365Books: The Brandons by Angela Thirkell

If you want to escape where we are today, this is a lovely way to do that.

The Brandons takes place just before WWII, in a quaint English country hamlet. The action takes place mostly at Stories, the Brandon’s estate; at the vicarage; and at Brandon Abbey, a remote, dark and depressing estate. Mrs. Brandon, who married into the family but is now a widow, her adult son and young adult daughter, live at Stories, adjacent to the vicarage.

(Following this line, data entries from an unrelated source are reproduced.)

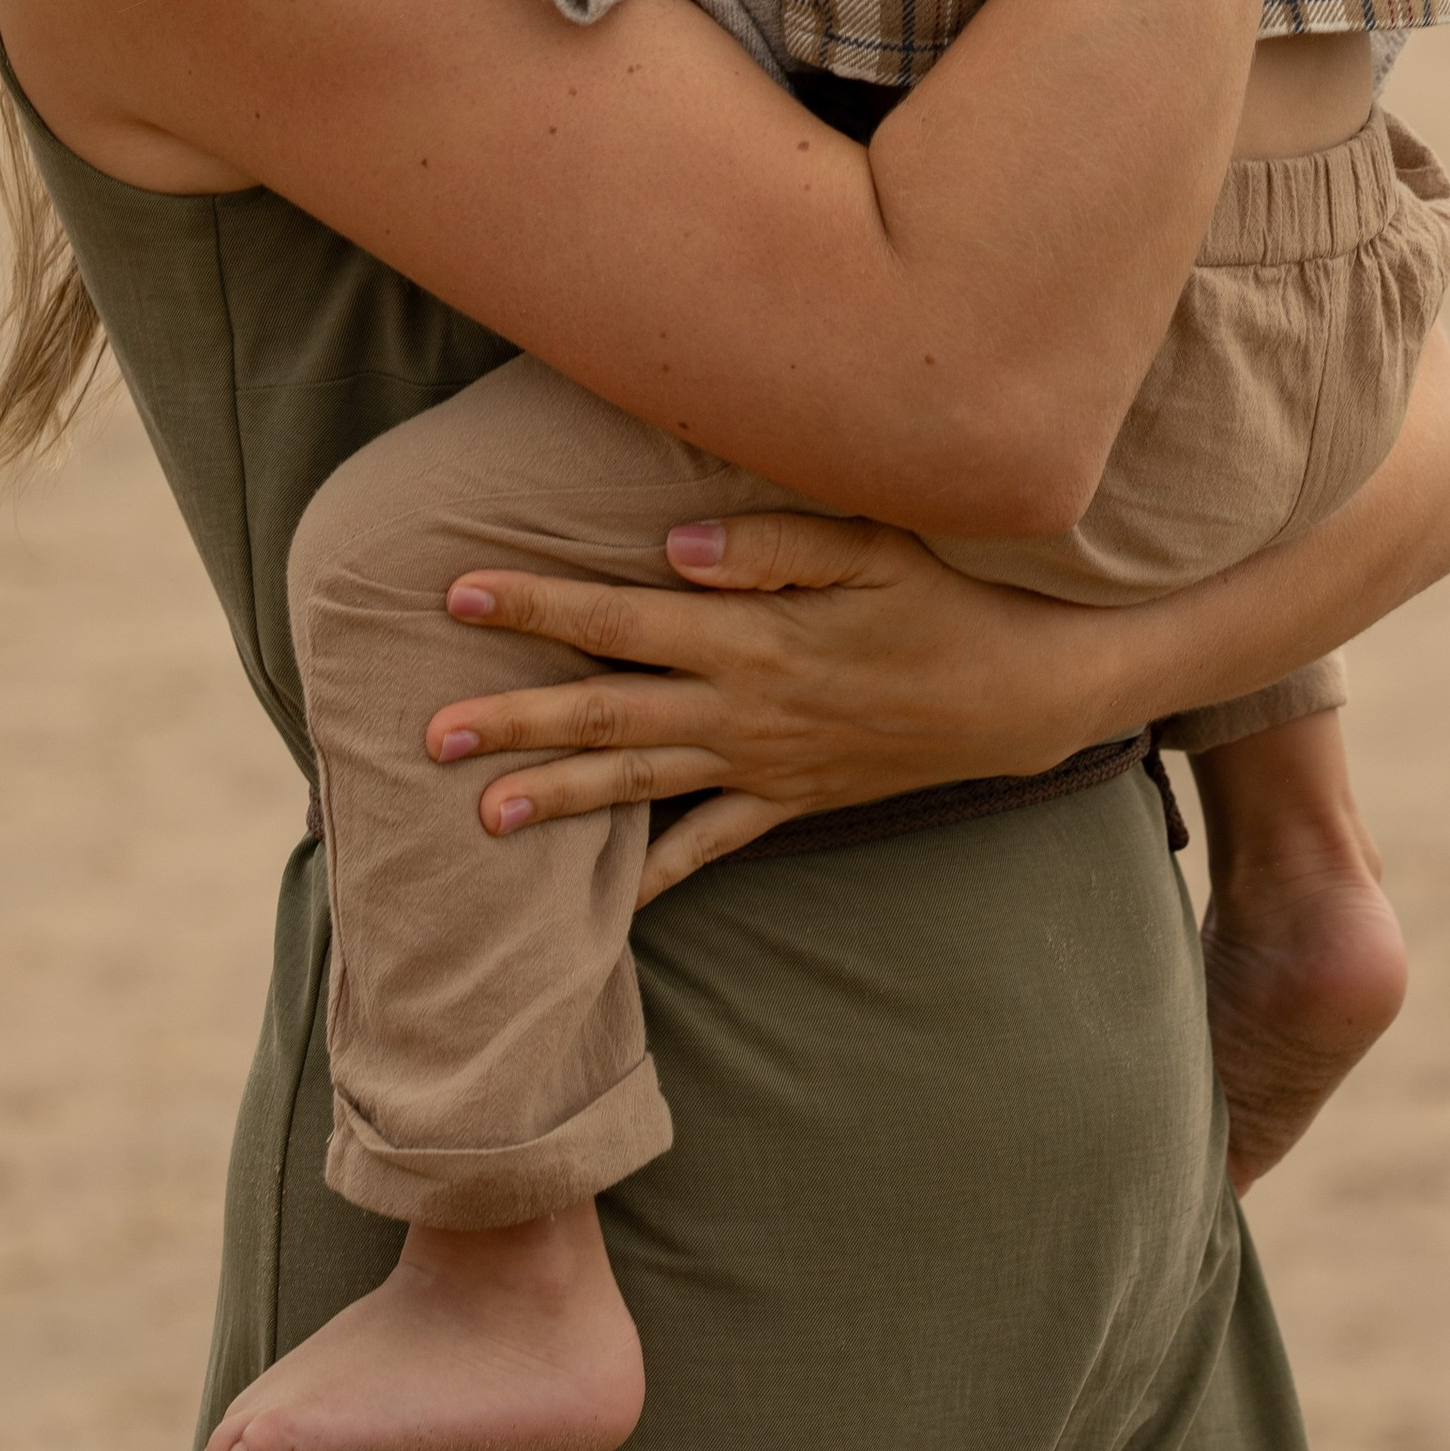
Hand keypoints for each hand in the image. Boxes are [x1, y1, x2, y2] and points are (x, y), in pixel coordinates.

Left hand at [428, 515, 1134, 909]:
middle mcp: (744, 709)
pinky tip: (605, 908)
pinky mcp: (791, 802)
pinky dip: (656, 877)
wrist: (1018, 694)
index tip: (457, 595)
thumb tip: (672, 545)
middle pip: (608, 713)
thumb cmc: (941, 598)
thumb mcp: (871, 544)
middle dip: (516, 722)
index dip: (537, 605)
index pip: (620, 618)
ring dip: (561, 799)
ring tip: (484, 818)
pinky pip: (712, 846)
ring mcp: (764, 765)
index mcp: (752, 637)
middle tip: (430, 735)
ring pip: (642, 785)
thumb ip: (769, 542)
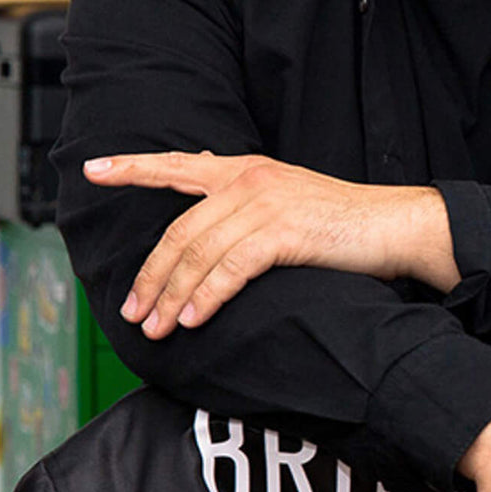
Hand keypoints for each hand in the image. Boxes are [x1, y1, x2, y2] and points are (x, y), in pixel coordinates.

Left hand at [83, 149, 458, 335]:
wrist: (395, 224)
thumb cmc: (343, 219)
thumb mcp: (287, 193)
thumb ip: (243, 188)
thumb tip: (201, 163)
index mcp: (246, 168)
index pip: (178, 165)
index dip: (133, 167)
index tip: (94, 168)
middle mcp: (250, 179)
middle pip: (179, 229)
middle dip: (151, 275)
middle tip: (133, 311)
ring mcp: (267, 203)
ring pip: (198, 252)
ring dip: (172, 295)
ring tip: (157, 328)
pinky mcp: (285, 231)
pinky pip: (230, 268)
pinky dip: (207, 296)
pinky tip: (195, 319)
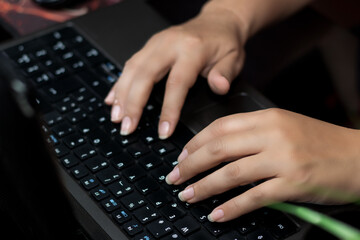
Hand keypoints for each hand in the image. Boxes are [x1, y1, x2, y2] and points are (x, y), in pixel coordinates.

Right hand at [105, 5, 245, 137]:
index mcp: (192, 49)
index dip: (168, 110)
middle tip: (127, 127)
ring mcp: (156, 43)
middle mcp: (169, 44)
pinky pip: (130, 64)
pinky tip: (112, 99)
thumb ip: (225, 74)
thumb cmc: (224, 42)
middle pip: (145, 75)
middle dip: (133, 104)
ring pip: (132, 69)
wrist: (217, 21)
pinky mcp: (149, 46)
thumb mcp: (234, 58)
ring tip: (117, 117)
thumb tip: (218, 87)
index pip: (176, 83)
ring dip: (121, 95)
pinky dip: (119, 83)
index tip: (163, 131)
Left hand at [165, 108, 359, 221]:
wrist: (359, 156)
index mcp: (267, 117)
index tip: (181, 156)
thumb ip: (253, 135)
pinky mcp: (292, 183)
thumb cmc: (320, 142)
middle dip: (190, 165)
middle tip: (174, 177)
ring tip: (187, 196)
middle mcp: (272, 135)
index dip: (195, 143)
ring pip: (230, 173)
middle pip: (218, 149)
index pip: (220, 127)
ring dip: (204, 187)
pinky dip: (231, 207)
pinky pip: (253, 197)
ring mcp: (282, 159)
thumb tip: (219, 150)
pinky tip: (217, 214)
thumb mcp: (284, 127)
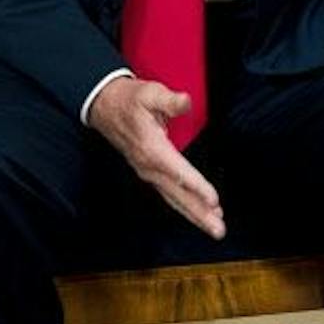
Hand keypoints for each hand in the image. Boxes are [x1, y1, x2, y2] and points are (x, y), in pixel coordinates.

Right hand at [86, 76, 224, 238]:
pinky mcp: (149, 173)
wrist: (104, 106)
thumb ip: (169, 100)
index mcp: (151, 148)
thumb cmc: (129, 100)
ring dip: (195, 215)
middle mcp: (148, 166)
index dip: (197, 187)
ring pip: (174, 198)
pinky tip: (199, 214)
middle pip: (177, 194)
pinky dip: (185, 206)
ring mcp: (147, 172)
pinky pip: (169, 194)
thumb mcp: (149, 93)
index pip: (178, 172)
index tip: (213, 200)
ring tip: (215, 228)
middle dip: (199, 213)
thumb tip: (185, 102)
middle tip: (219, 230)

The book starts with a letter from Aunt Sissie, Mrs. Brandon’s dead-husband’s aunt, who lives at Brandon Abbey. Aunt Sissie is lonely – for very good reasons for she is a very hard person to get along with – who leverages her estate to get her grand-nieces and -nephews to pay attention to her. To be honest, they don’t much care what she does with her estate; they just feel sorry for her, being so lonely and unloved; and so, they respond to her commands.

When they arrive at Brandon Abbey, the family makes two discoveries: first, they meet the cousin that Aunt Sissie is always threatening to leave the estate to, instead of them – and they are happy to meet him and, until they get to know him as a person, they wish that she would leave her estate to him; and they meet Miss Morris, Aunt Sissie’s latest companion. Miss Morris grew up as a Vicar’s daughter but, after her the dictatorial father drove off the sensitive young curate that she felt akin to; and then after her father’s death left her penniless, enslaved to caregiving jobs for the elderly, at jobs that wouldn’t allow her to save for the future, she has ended up at Brandon Abbey, caring for the tyrannical Aunt Sissie.

And then it turns out that Miss Morris happens to have been acquainted with vicar adjacent to The Stories, although he quarreled with her father before they could really resolve how they felt. Can they overcome their memories of Miss Morris’s father

When you need a book full of peace, where everything works out right in the end, there is nothing like Angela Thirkell.

And nothing like the Brandons.

I once read in a British novel – perhaps it was a murder mystery, maybe in a Miss Silver mystery – of a novelist who wrote stories in which nothing happened.

And that perfectly describes Angel Thirkell.